Перед читателем проходит затем череда стариков — отставных чиновников фюрера, размышлениями своими точь-в-точь напоминающих советских отставников, которые благоговеют перед кровавым всесилием. Среди них Ширах — создатель гитлерюгенда. Шпеер — министр вооружения, министр тотальной войны, сменивший в 42-м году погибшего Тодта; тот самый Шпеер, который, кстати сказать, начал убивать людей при помощи «Фау-2».
Шпеер наиболее умен и циничен. И откровенен: «Человеческие жизни и судьбы, — говорит он, — конечно, никого не интересовали. Делалось дело…»
Ширах и сейчас не прочь подтрунить на неарийской расой, он вспоминает с удовольствием, как в тюрьме Шпандау ставил в тупик советских надзирателей и часовых. «А знаешь, говорю, Иван, что ваш Пушкин по происхождению не русский, а эфиоп?» «Как так? — возмущается Иван. — Врешь, никакой он не эфиоп, а русский он, русский!..»
Шираху приятно поиздеваться над русским человеком: он чутко, ноздрями старого нациста, уловил дух шовинизма, идущий со стороны современной России.
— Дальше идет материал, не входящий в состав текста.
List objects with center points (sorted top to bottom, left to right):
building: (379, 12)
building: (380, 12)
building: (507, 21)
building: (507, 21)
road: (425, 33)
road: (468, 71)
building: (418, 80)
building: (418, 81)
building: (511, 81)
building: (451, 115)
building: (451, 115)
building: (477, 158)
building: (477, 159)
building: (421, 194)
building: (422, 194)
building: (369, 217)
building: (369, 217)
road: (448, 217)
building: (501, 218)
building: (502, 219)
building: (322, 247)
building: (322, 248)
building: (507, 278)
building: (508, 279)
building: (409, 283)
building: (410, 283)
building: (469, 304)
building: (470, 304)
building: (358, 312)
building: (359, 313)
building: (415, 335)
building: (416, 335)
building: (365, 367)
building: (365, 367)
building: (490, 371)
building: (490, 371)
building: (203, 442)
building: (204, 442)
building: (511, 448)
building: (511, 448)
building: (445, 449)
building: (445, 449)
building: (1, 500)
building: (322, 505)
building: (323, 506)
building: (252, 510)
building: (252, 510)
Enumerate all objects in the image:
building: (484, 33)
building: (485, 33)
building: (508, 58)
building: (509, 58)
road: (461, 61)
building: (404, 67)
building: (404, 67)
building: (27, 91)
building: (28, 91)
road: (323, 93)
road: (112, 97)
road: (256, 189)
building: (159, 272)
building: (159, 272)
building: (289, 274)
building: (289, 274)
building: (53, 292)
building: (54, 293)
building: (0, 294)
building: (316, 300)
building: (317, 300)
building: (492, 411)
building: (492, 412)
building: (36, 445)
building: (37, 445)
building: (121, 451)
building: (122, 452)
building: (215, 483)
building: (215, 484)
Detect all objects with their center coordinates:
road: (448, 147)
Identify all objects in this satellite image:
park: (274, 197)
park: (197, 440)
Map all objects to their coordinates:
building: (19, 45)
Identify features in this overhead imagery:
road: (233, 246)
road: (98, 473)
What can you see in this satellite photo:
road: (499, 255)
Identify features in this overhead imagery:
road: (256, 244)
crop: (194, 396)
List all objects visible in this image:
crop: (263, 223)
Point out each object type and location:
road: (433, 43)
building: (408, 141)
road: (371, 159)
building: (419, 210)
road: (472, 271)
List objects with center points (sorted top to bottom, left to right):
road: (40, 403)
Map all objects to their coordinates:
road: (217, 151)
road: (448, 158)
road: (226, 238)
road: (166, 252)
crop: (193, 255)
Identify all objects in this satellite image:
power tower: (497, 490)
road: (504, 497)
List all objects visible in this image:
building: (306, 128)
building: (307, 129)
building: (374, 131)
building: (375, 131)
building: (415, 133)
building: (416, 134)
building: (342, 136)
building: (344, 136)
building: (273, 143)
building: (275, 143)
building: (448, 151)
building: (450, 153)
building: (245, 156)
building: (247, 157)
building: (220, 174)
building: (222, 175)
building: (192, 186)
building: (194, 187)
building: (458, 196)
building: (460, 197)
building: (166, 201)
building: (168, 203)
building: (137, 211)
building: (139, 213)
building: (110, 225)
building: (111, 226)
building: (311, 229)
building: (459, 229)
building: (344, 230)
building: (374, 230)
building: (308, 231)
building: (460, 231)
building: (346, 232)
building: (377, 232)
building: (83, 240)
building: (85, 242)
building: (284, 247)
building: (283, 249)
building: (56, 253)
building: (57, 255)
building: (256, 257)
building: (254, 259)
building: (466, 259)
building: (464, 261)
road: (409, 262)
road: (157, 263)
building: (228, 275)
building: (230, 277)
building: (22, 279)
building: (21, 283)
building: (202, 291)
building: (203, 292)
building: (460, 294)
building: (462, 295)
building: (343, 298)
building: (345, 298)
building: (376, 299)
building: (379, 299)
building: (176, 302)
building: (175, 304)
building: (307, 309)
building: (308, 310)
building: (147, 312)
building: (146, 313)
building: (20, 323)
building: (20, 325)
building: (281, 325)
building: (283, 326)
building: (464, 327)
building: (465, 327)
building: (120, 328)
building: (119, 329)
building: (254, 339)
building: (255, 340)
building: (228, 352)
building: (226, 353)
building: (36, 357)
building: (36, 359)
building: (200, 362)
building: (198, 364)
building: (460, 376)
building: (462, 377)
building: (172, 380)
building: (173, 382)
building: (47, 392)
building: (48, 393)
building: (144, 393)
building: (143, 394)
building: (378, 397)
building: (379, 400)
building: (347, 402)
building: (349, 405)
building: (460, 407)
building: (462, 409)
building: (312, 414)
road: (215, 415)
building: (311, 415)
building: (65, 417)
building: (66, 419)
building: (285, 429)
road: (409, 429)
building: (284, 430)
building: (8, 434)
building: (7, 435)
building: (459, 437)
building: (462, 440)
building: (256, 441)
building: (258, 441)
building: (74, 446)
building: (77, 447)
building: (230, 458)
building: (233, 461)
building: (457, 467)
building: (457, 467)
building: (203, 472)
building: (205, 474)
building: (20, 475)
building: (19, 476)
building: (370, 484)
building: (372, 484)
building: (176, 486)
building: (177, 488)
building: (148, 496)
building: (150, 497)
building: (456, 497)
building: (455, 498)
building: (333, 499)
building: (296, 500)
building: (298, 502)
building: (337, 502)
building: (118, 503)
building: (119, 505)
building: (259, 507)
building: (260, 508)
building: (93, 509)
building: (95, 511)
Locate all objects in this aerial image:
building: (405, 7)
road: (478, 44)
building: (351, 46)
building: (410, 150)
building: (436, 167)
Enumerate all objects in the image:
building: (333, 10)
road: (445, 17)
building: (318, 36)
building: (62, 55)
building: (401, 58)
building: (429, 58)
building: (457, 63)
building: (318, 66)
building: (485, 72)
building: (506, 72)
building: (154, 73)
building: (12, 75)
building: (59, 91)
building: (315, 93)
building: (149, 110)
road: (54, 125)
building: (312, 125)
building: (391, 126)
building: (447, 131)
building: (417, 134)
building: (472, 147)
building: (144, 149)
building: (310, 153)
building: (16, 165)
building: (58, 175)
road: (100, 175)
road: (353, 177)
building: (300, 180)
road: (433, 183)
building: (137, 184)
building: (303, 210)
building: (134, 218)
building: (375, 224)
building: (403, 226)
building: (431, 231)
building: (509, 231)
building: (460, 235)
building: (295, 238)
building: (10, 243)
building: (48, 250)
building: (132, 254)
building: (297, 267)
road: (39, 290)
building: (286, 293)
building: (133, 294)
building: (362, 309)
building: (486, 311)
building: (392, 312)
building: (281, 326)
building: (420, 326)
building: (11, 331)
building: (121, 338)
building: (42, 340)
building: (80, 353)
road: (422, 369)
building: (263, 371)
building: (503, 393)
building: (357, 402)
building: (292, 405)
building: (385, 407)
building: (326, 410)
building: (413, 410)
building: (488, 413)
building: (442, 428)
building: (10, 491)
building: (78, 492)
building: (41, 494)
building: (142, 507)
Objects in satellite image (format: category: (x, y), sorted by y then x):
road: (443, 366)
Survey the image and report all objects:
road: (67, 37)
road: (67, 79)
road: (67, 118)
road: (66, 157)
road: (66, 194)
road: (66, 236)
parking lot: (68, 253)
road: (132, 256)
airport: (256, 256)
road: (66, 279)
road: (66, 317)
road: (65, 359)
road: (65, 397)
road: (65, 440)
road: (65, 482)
А Ялмар Шахт, бывший президент Рейсхбанка, до сих пор не может успокоиться, пространно говорит о влиянии немцев на Россию. «Даже столица — Петерсбург». А литература? Хемницер, Фон-Визин…
А уж простые генералы или бюргеры, те откровенно жалеют о прошлом. Хвалят Гитлера. «Интересы народа он всегда ставил выше морали, выше закона», — вспоминает некий генерал.
Гитлер казнил сто девятнадцать своих генералов и около восьмидесяти тысяч солдат. «У него была великая цель, — оправдывает его генерал, — а великая цель требует порой большой крови».
Хозяин пивного бара еще откровеннее: «После Гитлера нами правят сплошные ублюдки… Тот был личностью…»
Автор приводит также цитату из книги немецкого поэта Ганса Магнуса Энценсбергера: «Из нашего национального самосознания вырастают порой диковинные цветы».